A string choosing how to handle the scattering signal:

omit: Replace it with NA.

pchip

Interpolate it line-by-line using piecewise cubic Hermitean polynomials (pchip). Pass a by argument to choose the direction of interpolation; see Details.

loess

Interpolate it by fitting a locally weighted polynomial surface (loess). In this case the remaining parameters are passed verbatim to loess, which may be used to set parameters such as span.

kriging

Interpolate it by means of ordinary or simple Kriging, as implemented in pracma function kriging. Pass a type argument to choose between the two methods. This method is not recommended due to its high CPU time and memory demands: it has to invert a dense $O(N^2)$ matrix (which easily reaches multiple gigabytes for some EEMs), then take its products with vectors $O(N)$ times, with $N =$ length(x).

whittaker

Interpolate it by minimising a weighted sum of squared residuals (for known part of the spectrum) and roughness penalty (squared central difference approximations for derivatives by $\lambda_\mathrm{em}$ and $\lambda_\mathrm{ex}$). See Details for more information and parameters.

add.zeroes

Set intensities at $ \lambda_\mathrm{em} < \lambda_\mathrm{ex} - \mathtt{add.zeroes}\:\mathrm{nm} $ to $0$ unless they have been measured. Set to NA to disable this behaviour.

Raman.shift

Raman shift of the scattering signal of water, $\textrm{cm}^{-1}$.

========================================

▸ **Task set**
1. Can you give the scattering-signal options text again, starting at the words "Interpolate it line-by-line" and stopping after "interpolation; see Details.", with "direction" substituted by "orientation"?
2. How would you render this sentence from the scattering-signal options text in Spanish: "Pass a type argument to choose between the two methods."
These items have no connection to the text on scattering-signal handling.

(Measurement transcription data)
========================================

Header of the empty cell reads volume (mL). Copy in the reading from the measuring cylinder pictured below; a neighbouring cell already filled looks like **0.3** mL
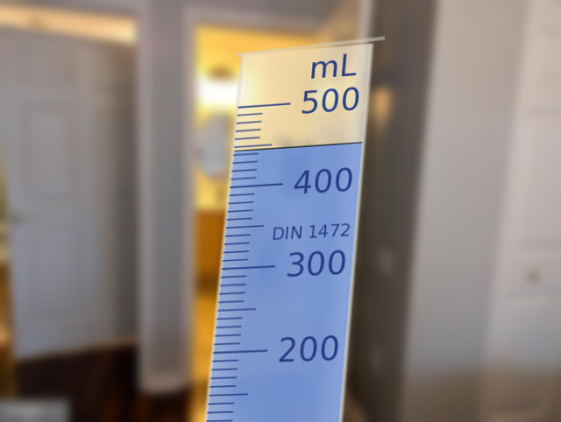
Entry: **445** mL
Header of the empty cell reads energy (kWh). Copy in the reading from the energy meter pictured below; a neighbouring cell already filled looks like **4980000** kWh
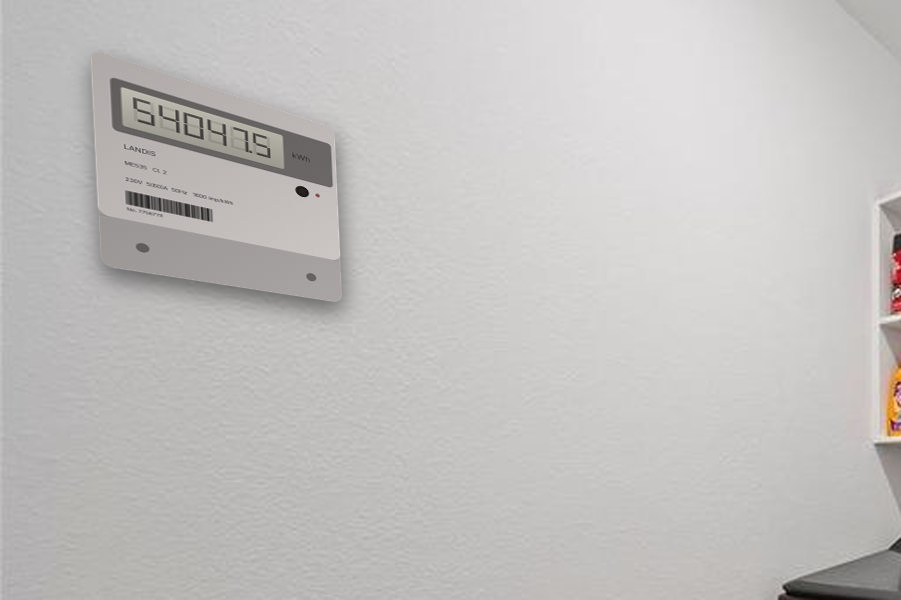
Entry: **54047.5** kWh
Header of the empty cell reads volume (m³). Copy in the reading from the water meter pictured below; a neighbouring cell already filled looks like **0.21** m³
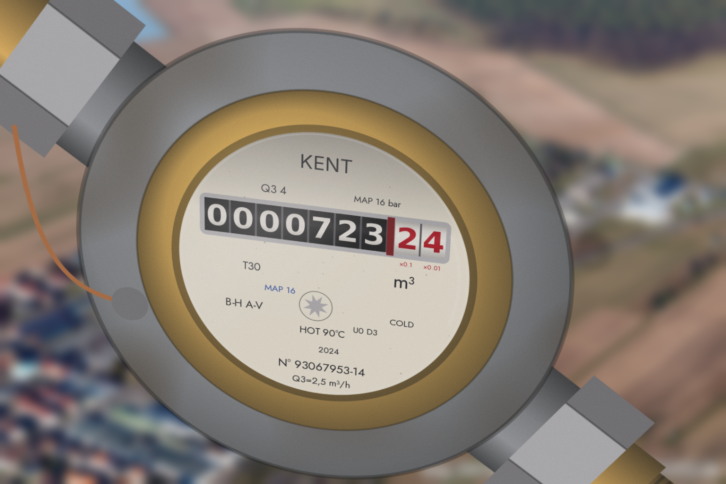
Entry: **723.24** m³
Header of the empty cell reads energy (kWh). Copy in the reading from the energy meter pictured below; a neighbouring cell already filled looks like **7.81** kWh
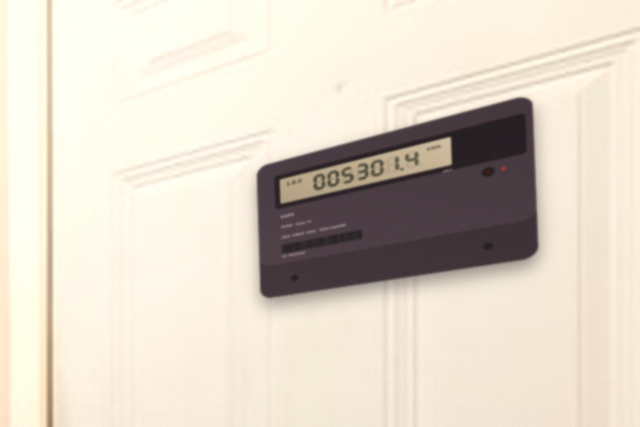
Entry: **5301.4** kWh
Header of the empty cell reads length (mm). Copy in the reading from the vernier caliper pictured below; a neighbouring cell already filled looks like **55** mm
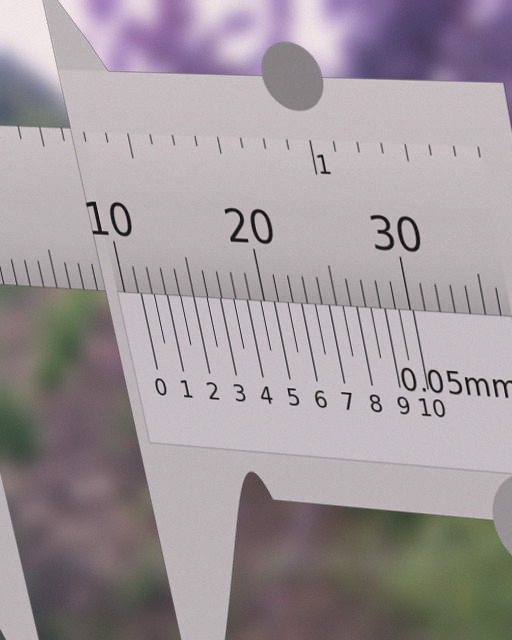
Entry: **11.2** mm
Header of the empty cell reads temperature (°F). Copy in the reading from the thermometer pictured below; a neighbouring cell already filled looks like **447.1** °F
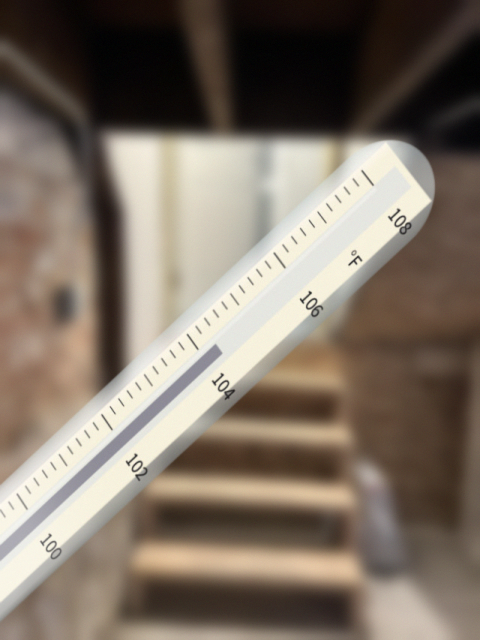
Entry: **104.3** °F
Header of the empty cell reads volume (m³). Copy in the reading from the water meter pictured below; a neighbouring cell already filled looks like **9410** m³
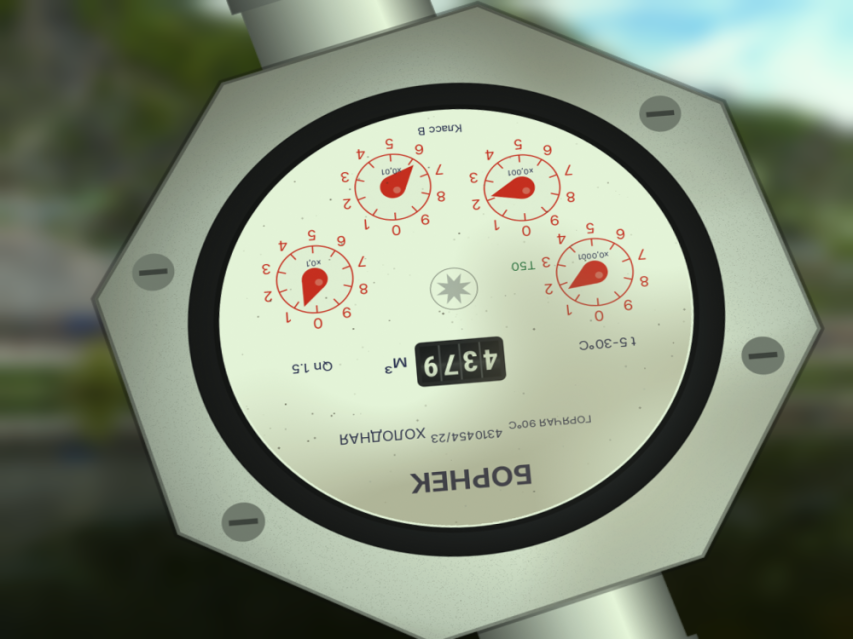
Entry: **4379.0621** m³
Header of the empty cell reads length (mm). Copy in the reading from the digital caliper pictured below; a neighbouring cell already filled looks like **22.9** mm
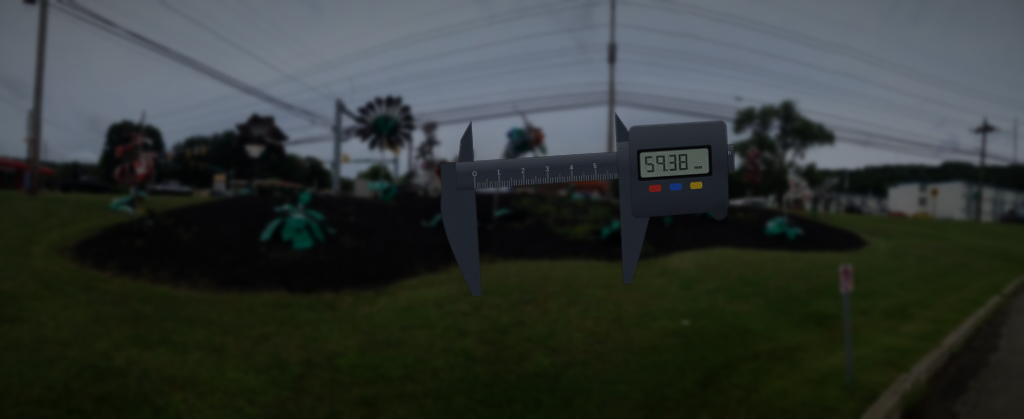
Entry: **59.38** mm
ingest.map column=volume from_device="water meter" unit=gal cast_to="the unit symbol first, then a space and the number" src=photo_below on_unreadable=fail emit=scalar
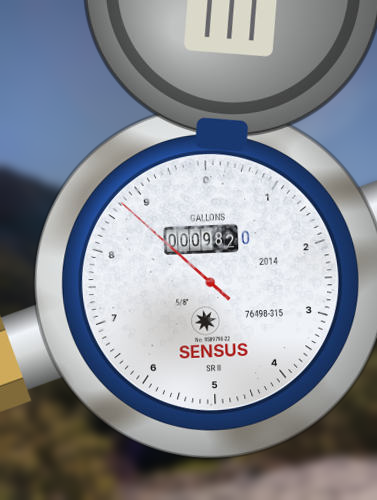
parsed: gal 9818.7
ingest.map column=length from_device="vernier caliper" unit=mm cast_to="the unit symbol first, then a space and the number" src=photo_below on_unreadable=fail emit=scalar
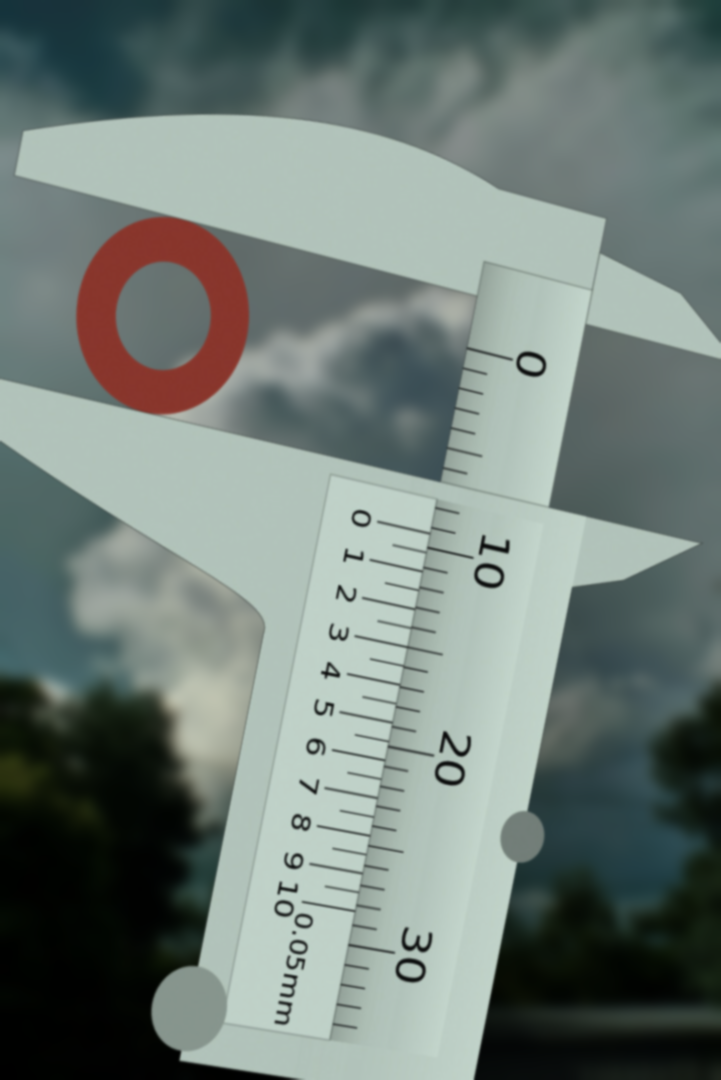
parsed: mm 9.3
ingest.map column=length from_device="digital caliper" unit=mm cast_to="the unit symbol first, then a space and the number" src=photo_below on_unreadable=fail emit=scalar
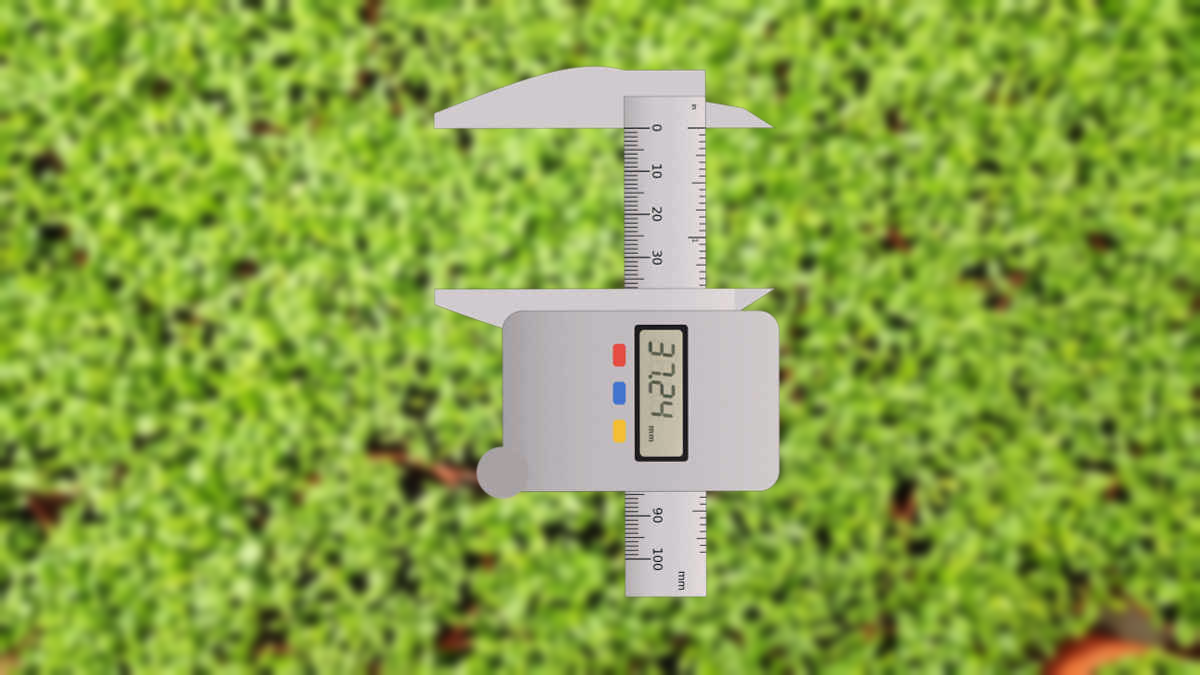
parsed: mm 37.24
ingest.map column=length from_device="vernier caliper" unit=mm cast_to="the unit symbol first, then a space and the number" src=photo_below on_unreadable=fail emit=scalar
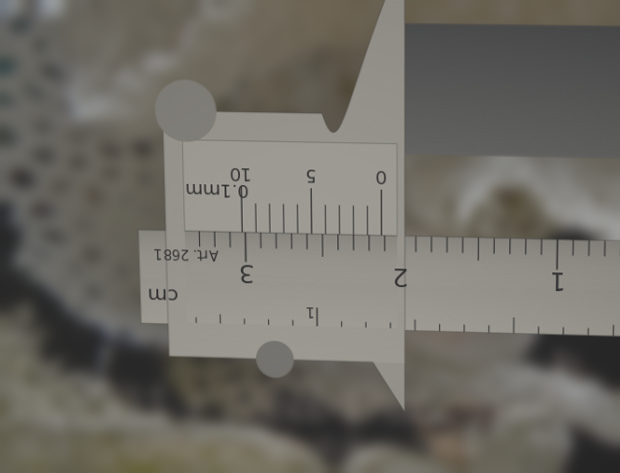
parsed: mm 21.2
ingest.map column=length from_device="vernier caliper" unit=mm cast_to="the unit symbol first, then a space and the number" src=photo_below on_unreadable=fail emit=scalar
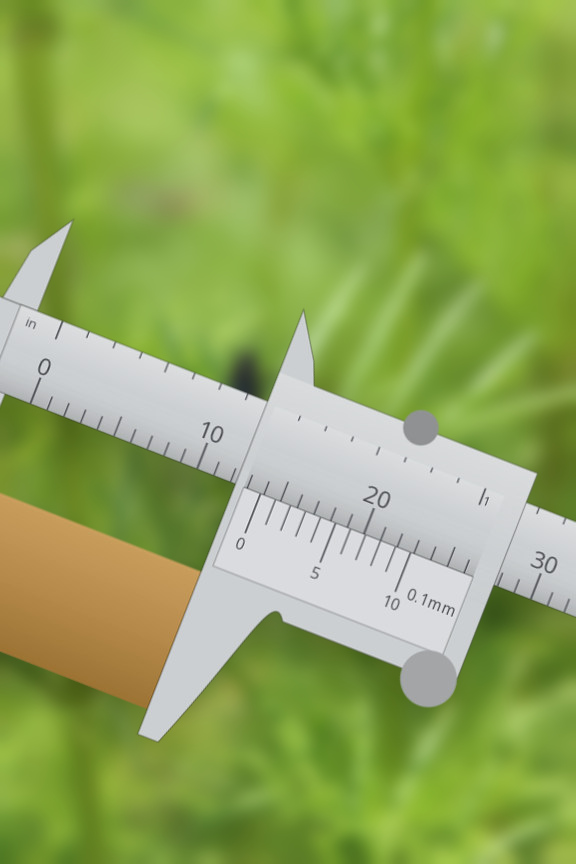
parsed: mm 13.8
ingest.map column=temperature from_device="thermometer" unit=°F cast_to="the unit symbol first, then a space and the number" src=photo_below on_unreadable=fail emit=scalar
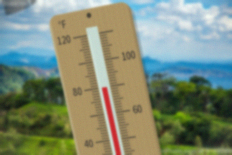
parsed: °F 80
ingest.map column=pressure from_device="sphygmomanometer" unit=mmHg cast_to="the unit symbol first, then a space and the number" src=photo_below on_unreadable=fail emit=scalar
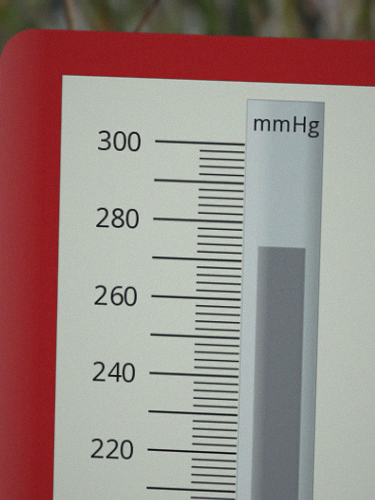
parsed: mmHg 274
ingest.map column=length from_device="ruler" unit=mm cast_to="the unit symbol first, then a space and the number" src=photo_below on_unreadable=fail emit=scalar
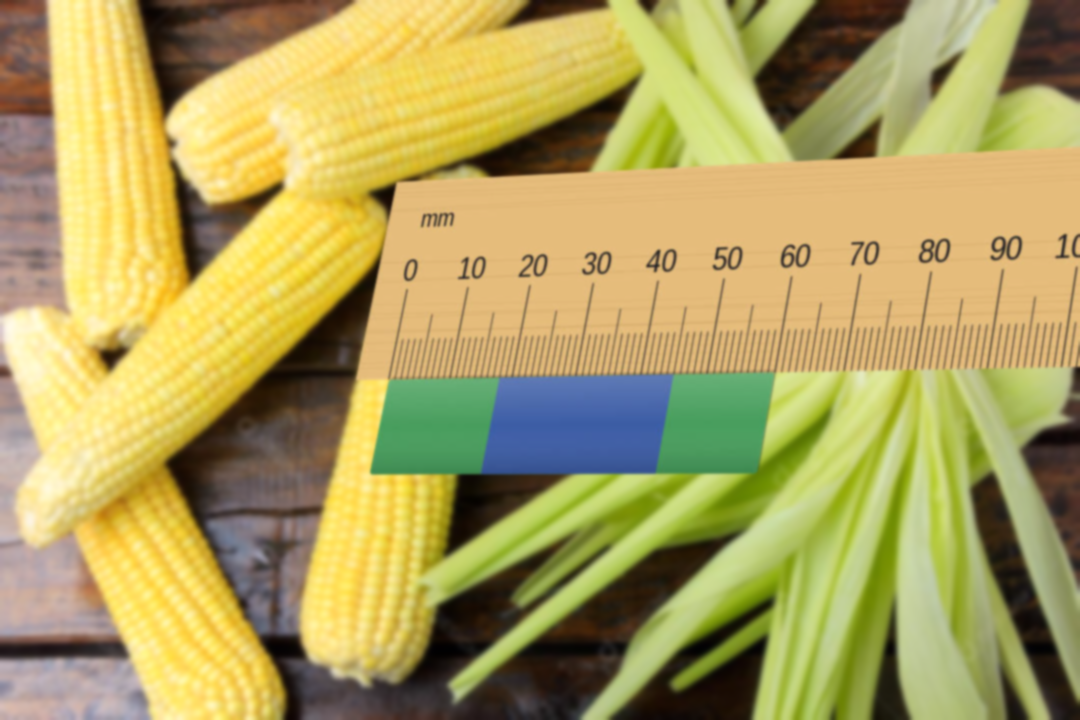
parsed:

========================================

▸ **List of solutions**
1.
Interpolate it line-by-line using piecewise cubic Hermitean polynomials (pchip). Pass a by argument to choose the orientation of interpolation; see Details.

2. Pase un argumento type para elegir entre los dos métodos.